(Stored dataset items)
◆ ◆ ◆ ◆

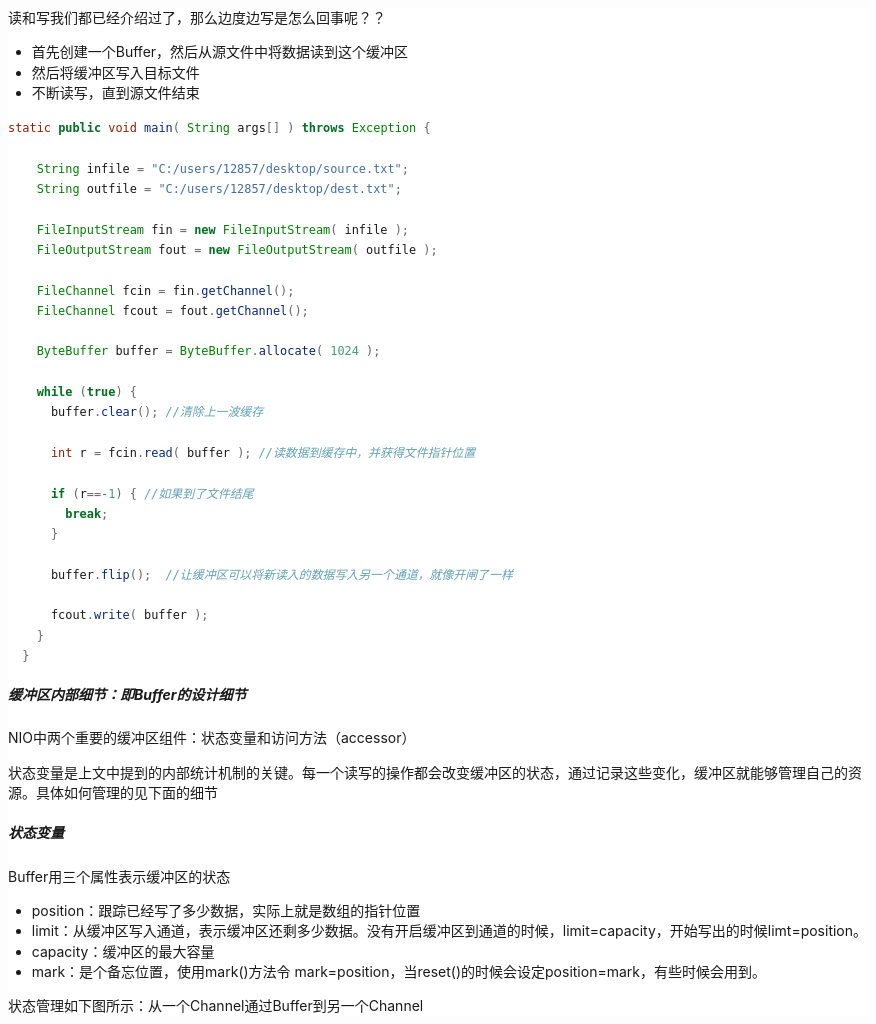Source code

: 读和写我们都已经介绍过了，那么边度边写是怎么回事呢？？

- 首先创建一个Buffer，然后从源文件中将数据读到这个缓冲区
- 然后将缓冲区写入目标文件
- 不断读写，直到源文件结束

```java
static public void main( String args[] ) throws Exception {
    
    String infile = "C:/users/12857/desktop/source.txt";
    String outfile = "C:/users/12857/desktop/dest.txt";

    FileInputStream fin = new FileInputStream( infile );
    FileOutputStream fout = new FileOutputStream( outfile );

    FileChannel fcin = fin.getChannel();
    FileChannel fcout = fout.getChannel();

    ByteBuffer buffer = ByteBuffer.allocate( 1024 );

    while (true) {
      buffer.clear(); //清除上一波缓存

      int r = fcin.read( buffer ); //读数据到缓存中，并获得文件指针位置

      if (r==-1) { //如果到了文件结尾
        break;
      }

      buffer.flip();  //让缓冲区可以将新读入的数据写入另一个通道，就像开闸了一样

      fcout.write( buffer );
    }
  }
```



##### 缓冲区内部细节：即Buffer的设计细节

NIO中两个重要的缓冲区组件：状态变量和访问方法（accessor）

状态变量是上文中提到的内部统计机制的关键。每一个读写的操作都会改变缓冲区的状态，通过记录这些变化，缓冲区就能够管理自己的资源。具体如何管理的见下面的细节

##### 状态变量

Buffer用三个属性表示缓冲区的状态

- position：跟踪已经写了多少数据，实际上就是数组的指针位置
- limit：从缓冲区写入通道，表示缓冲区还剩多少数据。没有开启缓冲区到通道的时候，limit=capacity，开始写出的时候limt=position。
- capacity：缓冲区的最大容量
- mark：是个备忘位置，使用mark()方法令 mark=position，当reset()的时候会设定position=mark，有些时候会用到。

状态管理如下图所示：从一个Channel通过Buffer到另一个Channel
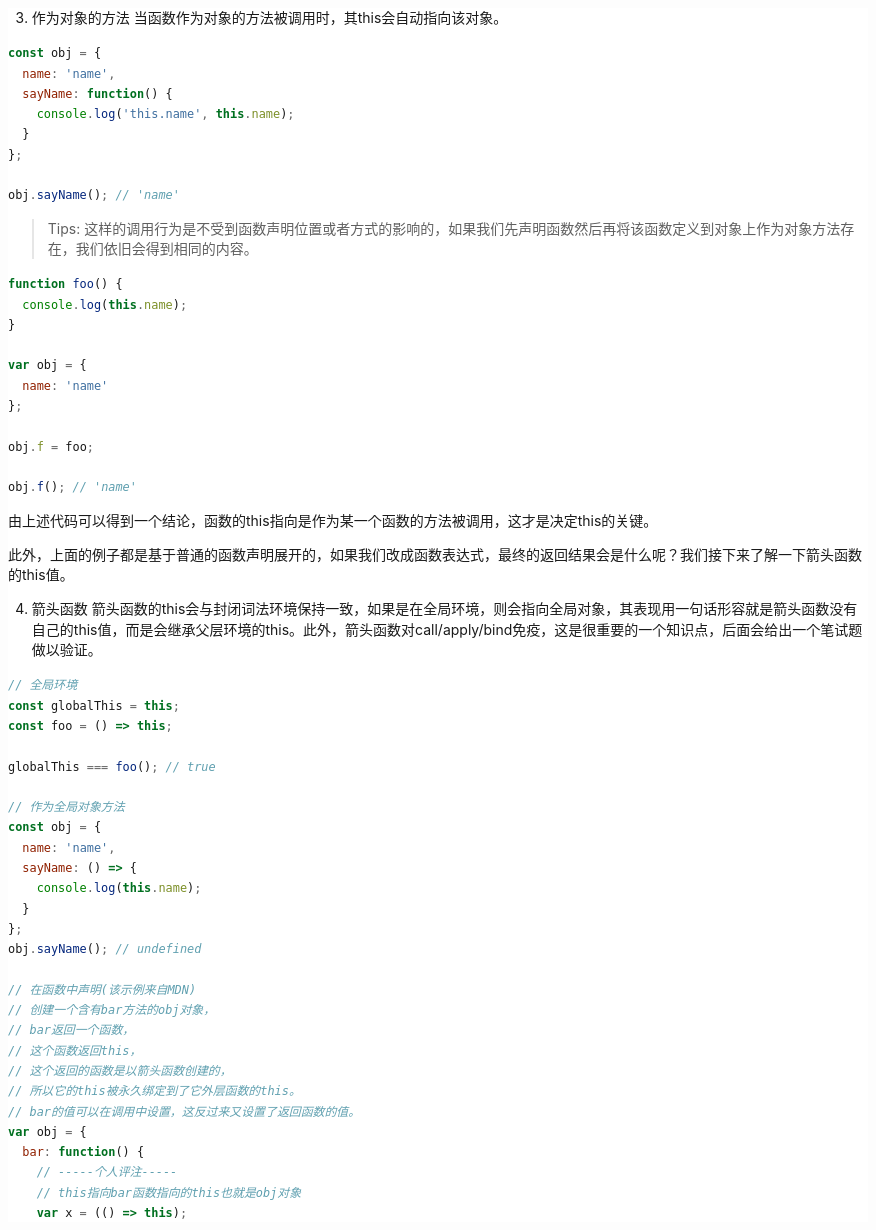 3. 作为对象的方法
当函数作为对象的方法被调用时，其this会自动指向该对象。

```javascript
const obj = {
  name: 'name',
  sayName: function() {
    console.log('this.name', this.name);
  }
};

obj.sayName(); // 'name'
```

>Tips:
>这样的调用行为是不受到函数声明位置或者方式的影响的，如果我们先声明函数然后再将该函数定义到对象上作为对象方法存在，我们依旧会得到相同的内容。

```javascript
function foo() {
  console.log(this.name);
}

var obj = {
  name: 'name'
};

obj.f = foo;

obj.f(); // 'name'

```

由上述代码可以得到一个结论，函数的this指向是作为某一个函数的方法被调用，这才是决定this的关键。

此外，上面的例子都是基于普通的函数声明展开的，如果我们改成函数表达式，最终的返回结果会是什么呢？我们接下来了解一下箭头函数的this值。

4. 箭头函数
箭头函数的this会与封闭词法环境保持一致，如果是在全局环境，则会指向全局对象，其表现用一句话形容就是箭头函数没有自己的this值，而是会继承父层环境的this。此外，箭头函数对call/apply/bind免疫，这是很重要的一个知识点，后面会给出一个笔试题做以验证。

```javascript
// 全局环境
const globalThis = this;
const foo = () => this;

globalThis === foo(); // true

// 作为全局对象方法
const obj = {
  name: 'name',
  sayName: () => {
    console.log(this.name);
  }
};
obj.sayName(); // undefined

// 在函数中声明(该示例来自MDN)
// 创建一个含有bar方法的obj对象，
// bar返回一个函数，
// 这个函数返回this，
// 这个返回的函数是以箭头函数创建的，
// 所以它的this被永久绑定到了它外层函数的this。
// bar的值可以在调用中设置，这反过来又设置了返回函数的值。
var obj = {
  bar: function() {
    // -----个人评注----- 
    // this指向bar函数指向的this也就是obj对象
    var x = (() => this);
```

◆ ◆ ◆ ◆

• Try it: Copy each line above containing the string "users".

• Exercise output:
    String infile = "C:/users/12857/desktop/source.txt";
    String outfile = "C:/users/12857/desktop/dest.txt";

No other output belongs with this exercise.